Selected passage ->
What FM covers the duties, responsibilities and authorities of a NCO?

FM 7-22.7

2

What is Responsibility?

Responsibility is being accountable for what you do or fail to do.
(FM 7-22.7 Dec 2002 / 2-14 / PDF 53)

3

What does Individual Responsibility make a soldier accountable for?

It makes them accountable for the personal conduct.
(FM 7-22.7 Dec 2002 / 2-18 / PDF 54)

4

What is Command Authority?

Command authority is the authority leaders have over soldiers by virtue of rank or
assignment. Command authority originates with the President and may be supplemented
by law or regulation.
(FM 7-22.7 Dec 2002 / 2-22 / PDF 55)

5

What are the two most important responsibilities of a leader?

Mission accomplishment and the welfare of the soldiers.
(FM 7-22.7 Dec 2002 / 1-52 / PDF 39)

6

What does Command Responsibility make a soldier accountable for?

Command responsibility refers to collective or organizational accountability and includes how well
the unit performs their missions. For example, a company commander is responsible for all the tasks
and missions assigned to the company; his superiors hold him accountable for completing them.
Commanders give military leaders the responsibility for what their sections, units, or organizations
door fail to do. NCOs are therefore responsible to fulfill not only their individual duties, but also to
ensure that their team and unit are successful.The amount of responsibility delegated to you depends
on your mission, the position you hold and your own willingness to accept responsibility.
(FM 7-22.7 Dec 2002 / 2-16 / PDF 54)

7

Where would a soldier find a noncommissioned officer's role in reference to the chain of
command?

AR 600-20

8

The authority of command that one individual exercises over others is acquired as a
result of what?

Grade and assignment.

9

What is a NCO's principle duty and responsibility?

Problems to work on ->
**1)** Answer these from the study guide on NCO duties:
(a) Which field manual covers the duties, responsibilities and authorities of an NCO?
(b) With whom does command authority originate?
(c) What are the two most important responsibilities of a leader?
**2)** Using the study guide on NCO duties, explain why NCOs must make sure their team and unit succeed, not only carry out their individual duties.

Dataset section ->
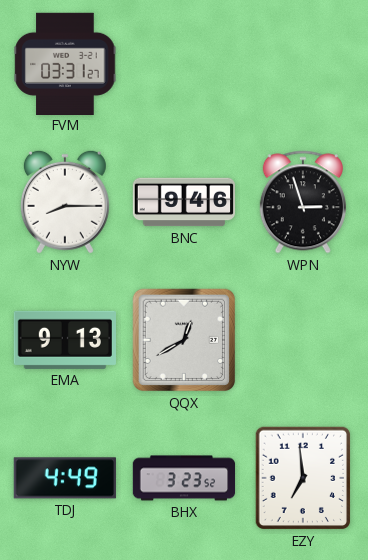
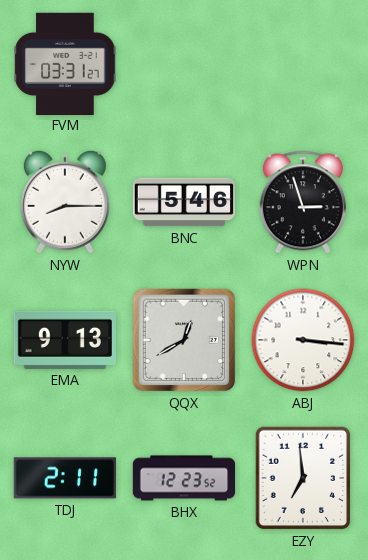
BNC: 9:46 -> 5:46
ABJ: none -> 3:16
TDJ: 4:49 -> 2:11
BHX: 3:23 -> 12:23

Solved problems ->
**1)**
(a) FM 7-22.7
(b) The President
(c) Mission accomplishment and the welfare of the soldiers

**2)** Commanders give military leaders responsibility for what their sections, units, or organizations do or fail to do. Command responsibility is collective, organizational accountability that includes how well the unit performs its missions, so NCOs answer for their unit's success as well as their own duties.